“The First Fall Classic”

One of the things that keeps me watching baseball is its sense of history. The icons (buildings, clubs, players) always loom. One of my favorite books was “Ball Four” by Jim Bouton. I wound up having a conversation with Mr. Bouton on a completely different matter and of course, he offered to inscribe my copy. This is after who I realized with whom I was chatting and let professional stances head right out the door. I’ve digested his other works including his leading the battle to keep the local minor league stadium in his current hometown afloat. From there, I’ve digested the works of Thomas Boswell, David Halberstram, Peter Gammons and many others. It’s no coincidence that some of the better baseball movies come from the less glamourous moments, because that is often where the best stories are.

It was a kick to pick up “The First Fall Classic” by Mike Vaccaro. Mike was two years behind me at St. Bonaventure University and tells a great tale of what remains (in the words of his publisher), “nearly a century later, the greatest World Series ever played. In October of 1912, seven years before gambling nearly destroyed the sport, the world of baseball got lucky. It would get two teams-the Boston Red Sox and the New York Giants, winners of a combined 208 games during the regular season-who may well have been the two finest ball clubs ever assembled to that point. Most importantly, during the course of eight games spanning nine days in that marvelous baseball autumn, they would elevate the World Series from a regional October novelty to a national obsession. The games would fight for space on the front pages of the nation’s newspapers, battling both an assassin’s bullet and the most sensational trial of the young century, with the Series often carrying the day and earning the “wood.” In THE FIRST FALL CLASSIC, veteran sports journalist and author Mike Vaccaro brings to life a bygone era in cinematic and intimate detail-and gives fans a wonderful page-turner that re-creates the magic and suspense of the world’s first great series.”

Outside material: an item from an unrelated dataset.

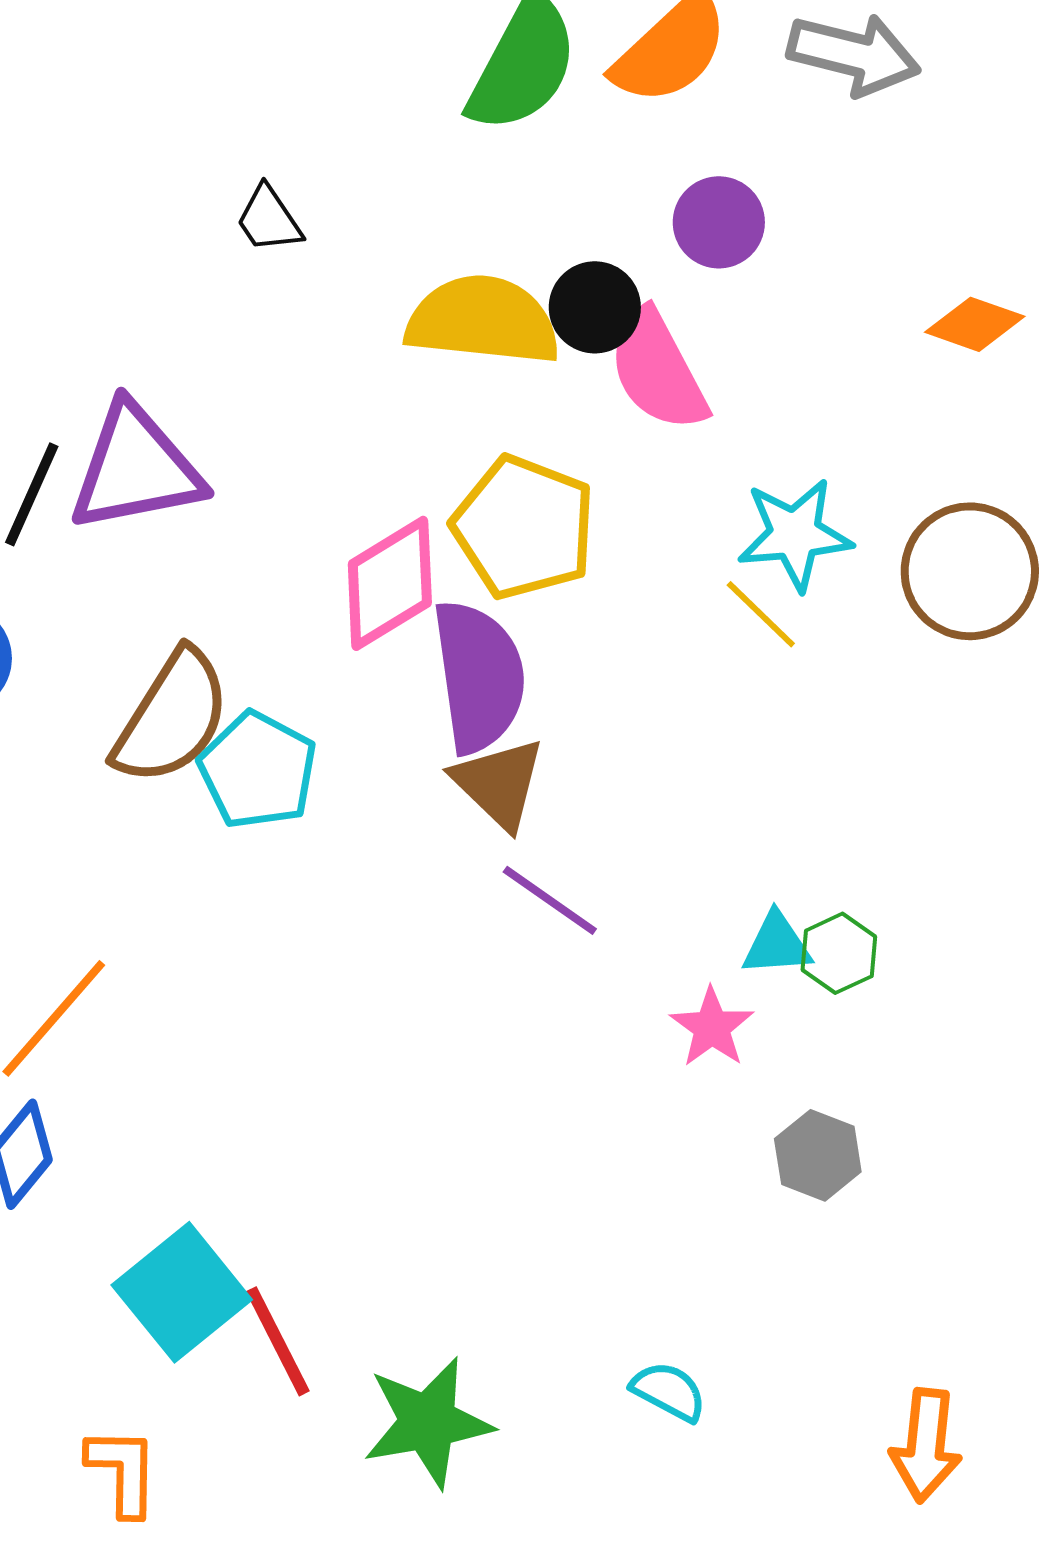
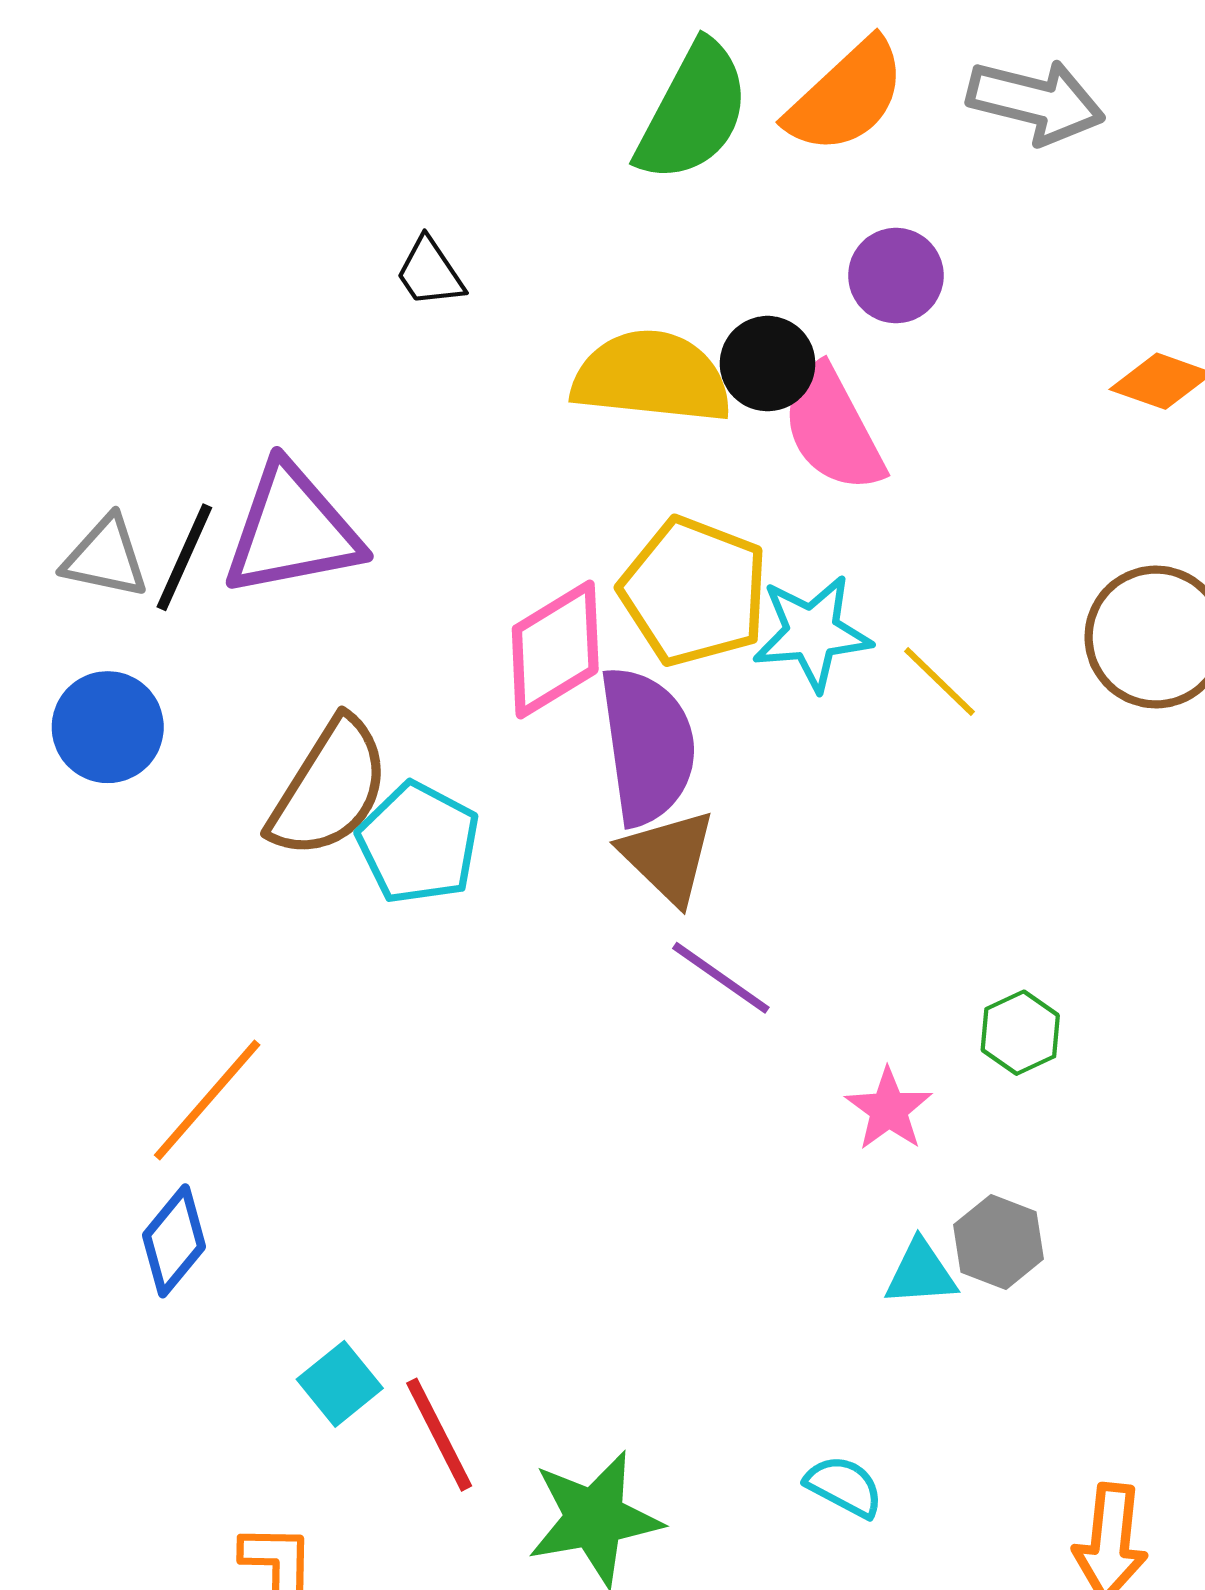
cyan star: (795, 534) -> (812, 633), moved
cyan triangle: (777, 944) -> (921, 1273), moved
cyan square: (182, 1292) -> (340, 1384), size x0.6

I have an affinity for the publishers notes since I used to write them. I remember the first time I read “Eight Men Out” by Eliot Asimov. He told story elements like they were bullet points. You saw the scene but there was no extraneous materials. Mike gives the lesser known tale of the 1912 Series a great cinematic feel which is even more impressive since the actual visuals aren’t necessarily ready at hand. It’s a tremendous work and I’m glad to see somebody I knew deserve the glowing reviews he is currently receiving. There is no grand collection of highlights to cull from but having the book, I feel like I’ve seen them.